In the above encoder, the self-attention layer looks like the following. The goal is to use an inner product to establish "importance" of one key word for contextualizing a query word. Then, these "importance" weights are used to take a weighted sum of the input, projected into value space.

$$\text{Attention}(X_Q, X_K, X_V) = \text{softmax}(\frac{X_QX_K^T}{\sqrt{d}})X_V \in \mathbb{R}^{n \times d}$$

The MLP looks like the following, where a very large hidden size has been empirically found to improve performance.

$$Y_M = \text{MLP}(Y_A) = \sigma(Y_AW_U)W_D \in \mathbb{R}^{n \times d_\text{model}}$$

Every one of these blocks also features $12d_\text{model}^2$ parameters and $7nd_\text{model}$ total activations.

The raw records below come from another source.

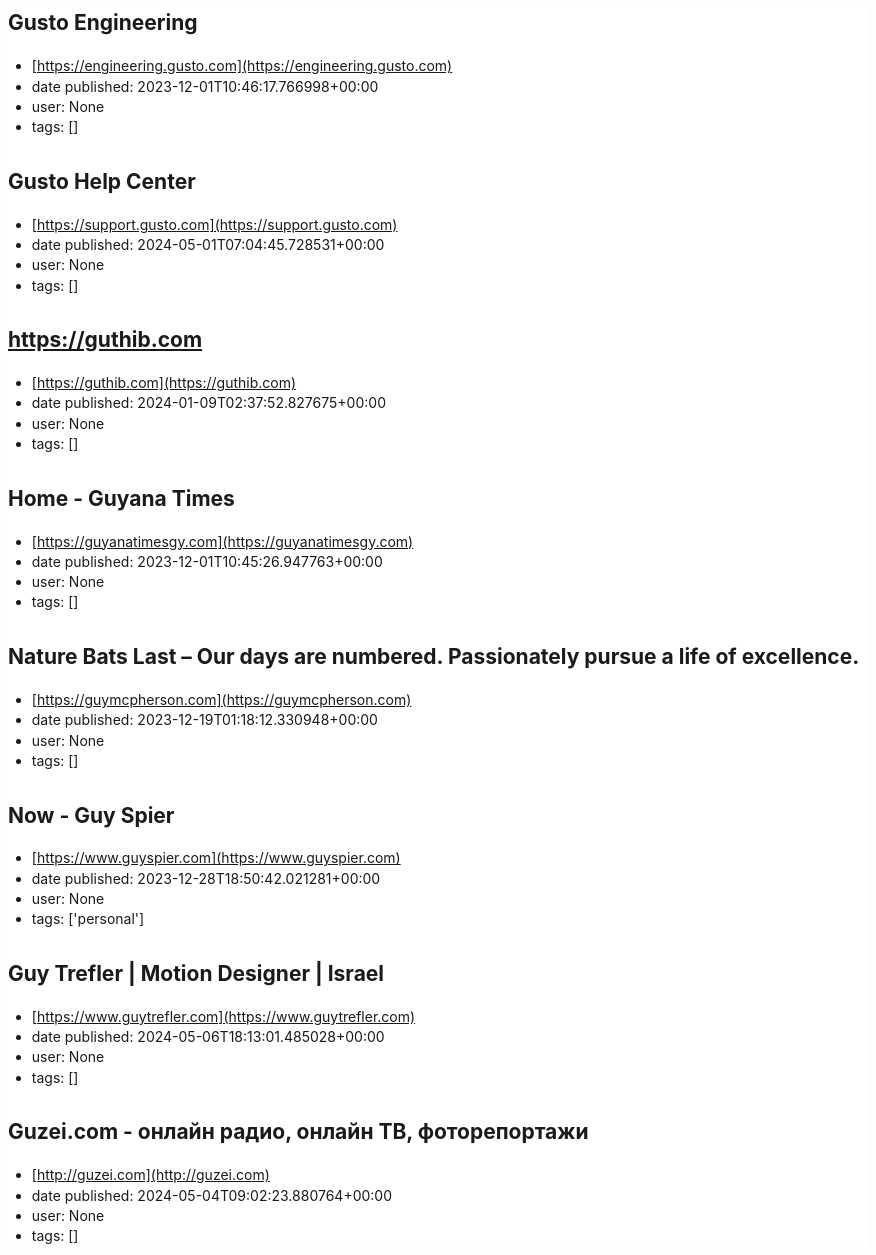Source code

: ## Gusto Engineering
 - [https://engineering.gusto.com](https://engineering.gusto.com)
 - date published: 2023-12-01T10:46:17.766998+00:00
 - user: None
 - tags: []

## Gusto Help Center
 - [https://support.gusto.com](https://support.gusto.com)
 - date published: 2024-05-01T07:04:45.728531+00:00
 - user: None
 - tags: []

## https://guthib.com
 - [https://guthib.com](https://guthib.com)
 - date published: 2024-01-09T02:37:52.827675+00:00
 - user: None
 - tags: []

## Home - Guyana Times
 - [https://guyanatimesgy.com](https://guyanatimesgy.com)
 - date published: 2023-12-01T10:45:26.947763+00:00
 - user: None
 - tags: []

## Nature Bats Last – Our days are numbered. Passionately pursue a life of excellence.
 - [https://guymcpherson.com](https://guymcpherson.com)
 - date published: 2023-12-19T01:18:12.330948+00:00
 - user: None
 - tags: []

## Now - Guy Spier
 - [https://www.guyspier.com](https://www.guyspier.com)
 - date published: 2023-12-28T18:50:42.021281+00:00
 - user: None
 - tags: ['personal']

## Guy Trefler | Motion Designer | Israel
 - [https://www.guytrefler.com](https://www.guytrefler.com)
 - date published: 2024-05-06T18:13:01.485028+00:00
 - user: None
 - tags: []

## Guzei.com - онлайн радио, онлайн ТВ, фоторепортажи
 - [http://guzei.com](http://guzei.com)
 - date published: 2024-05-04T09:02:23.880764+00:00
 - user: None
 - tags: []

And that's it! This concludes the transform architecture in its entirety, along with relevant concepts and a fully-specified expression for the model. This concludes our 4-part series on how Large Language Models work.


back to Guide to Machine Learning



  1. There are a number of papers that propose approximations for softmax, to run more quickly at inference time. See SOFT: Softmax-free Transformer with Linear Complexity by Lu et al or cosFormer: Rethinking Softmax In Attention by Qin et al.